Tika optimization and structured documents

Hi,
I have two questions concerning the Tika component of cogstack:

  • Is there a bulk interface for handling many small documents, and are there sample workflows illustrating how to use it?
  • Is there any facility for processing structured document formats? For example, some of the documents generated by our EMR are forms of xml, which include tags that may be useful for recognising document structures like tables, headings and possibly templates used to construct the document. Any Tika experts who are able to comment on this?

Thanks

Hello,

Although there is a bulk api request for the tika web service we don’t have any bulk method for small documents specifically, you will need to probably have a separate tika instance that is configured for small docs (and also with OCR disabled if this should be the case). No sample workflows as of yet. I’ve added the workflow to the to-do list.

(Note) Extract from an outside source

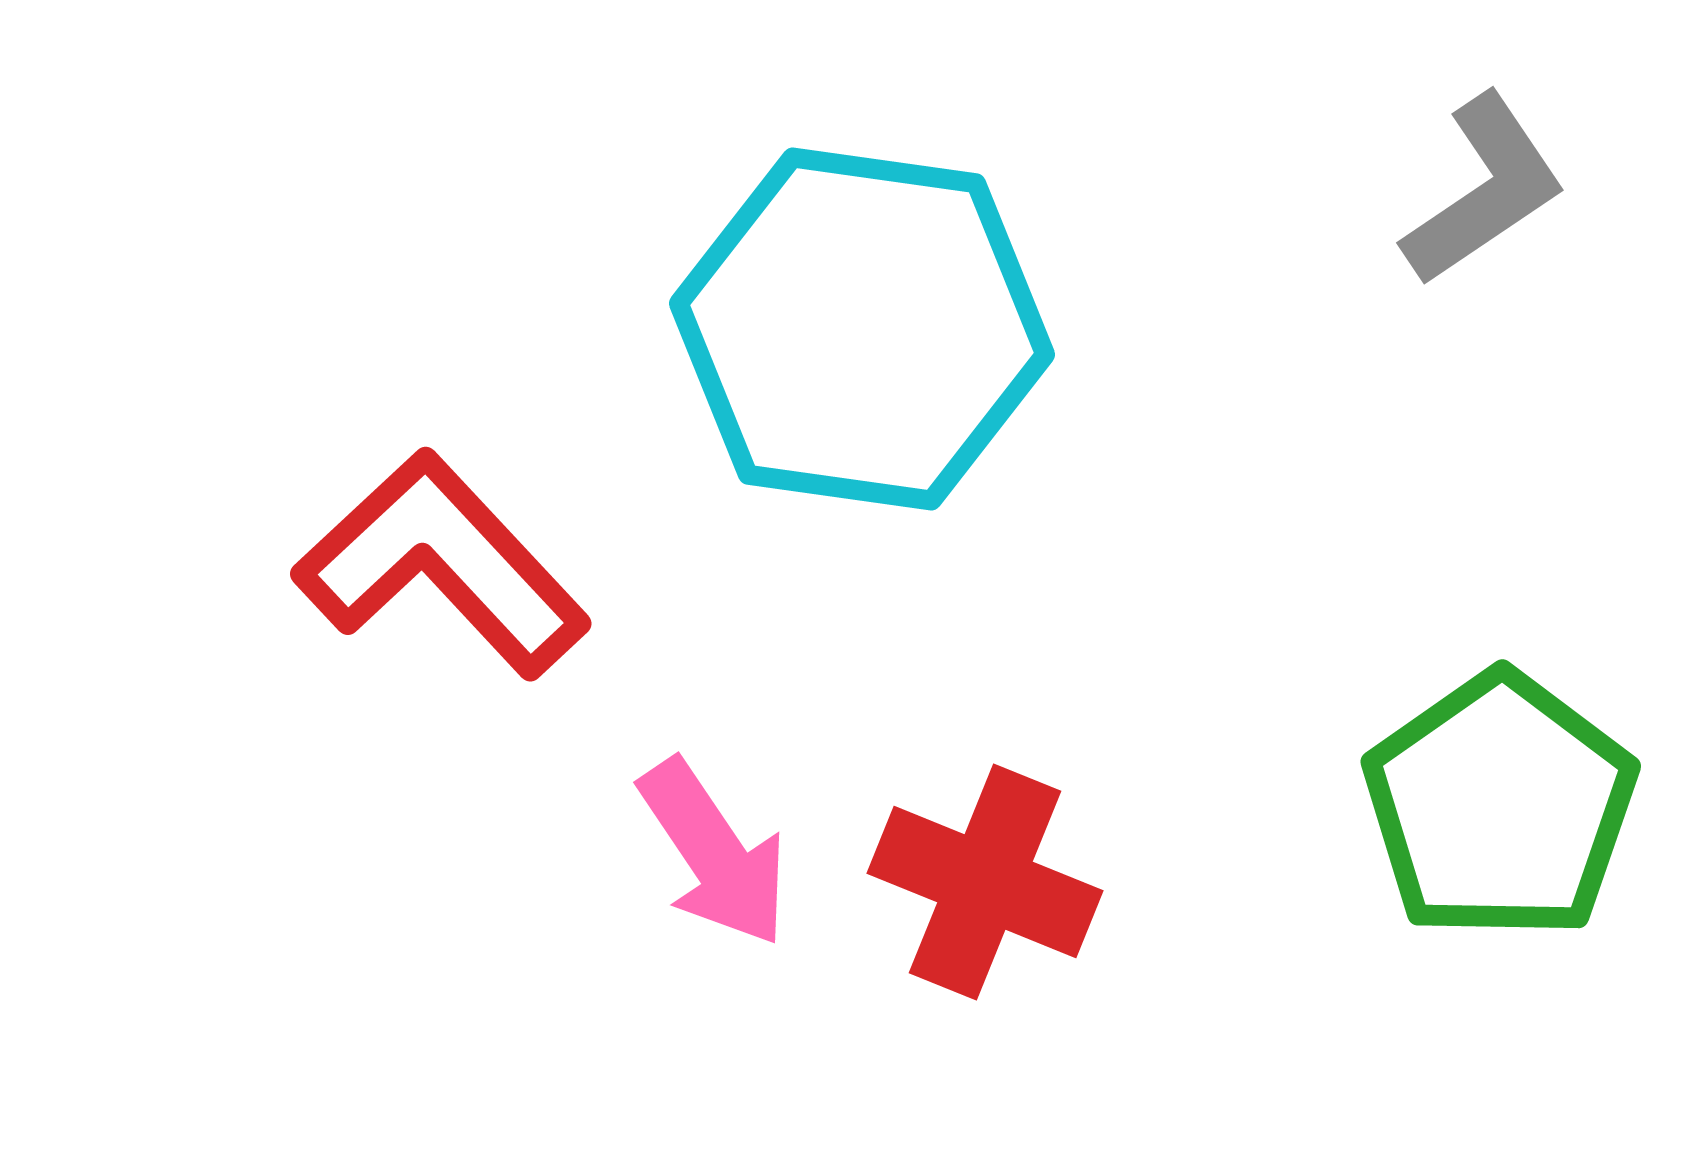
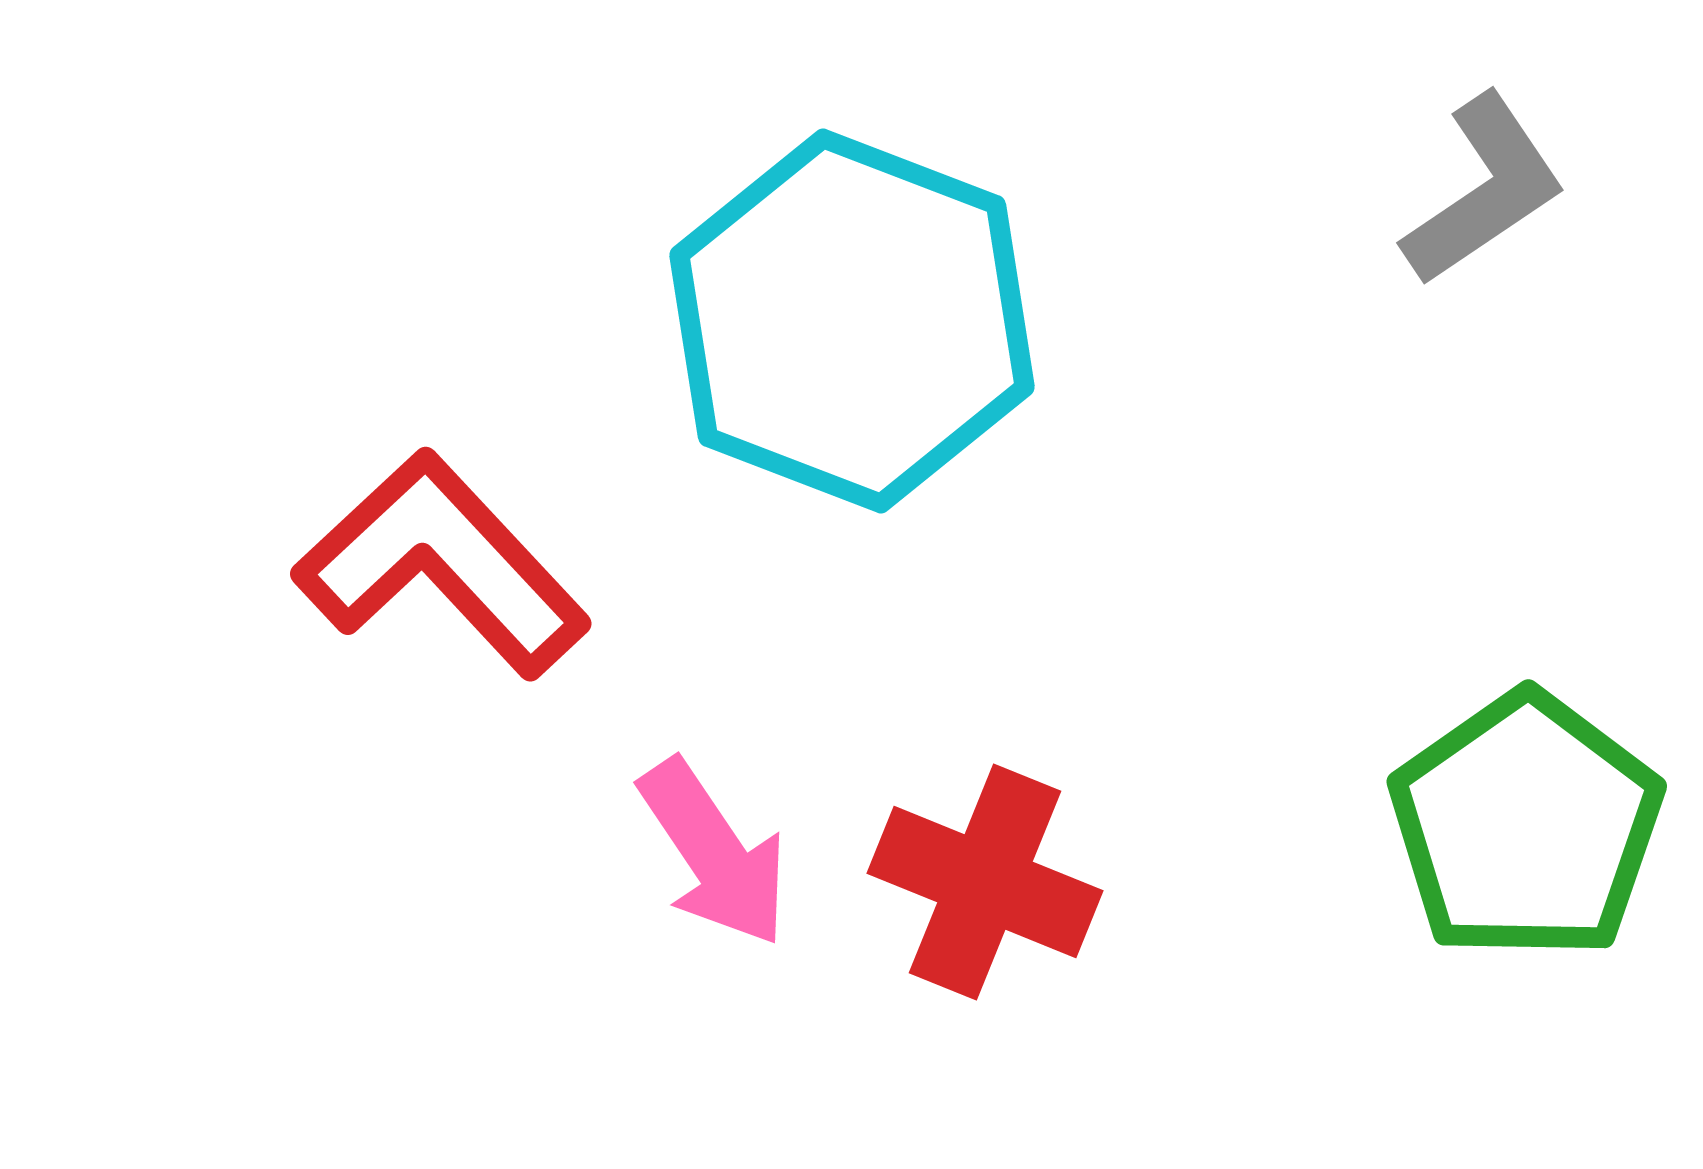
cyan hexagon: moved 10 px left, 8 px up; rotated 13 degrees clockwise
green pentagon: moved 26 px right, 20 px down
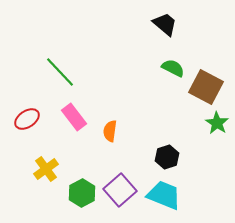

There is no specific configuration that allows further customisation for processing other file types by default, there’s a only a general configuration for tesseract-ocr and one for pdf separately which only covers the OCR bits. The only way one might be able to do this is to write his/her own content handler programatically, I will add this to the requested feature list but I’m not sure yet how generic it can be made.

Thanks

Just some workarounds that should be used:

  • you can process multiple documents at the same time with NiFi with ease, all that is needed to do is to set the number of concurrent tasks that the service script can request.
  • for small documents you need to setup another container that has the env vars OMP_DYNAMIC=FALSE and OMP_NESTED=FALSE, as well as OMP_THREAD_LIMIT=1, you can then use the /bulk_process method and see if it is performing well, if it isnt then I’d suggest relying on the above method of sending task requests concurrently.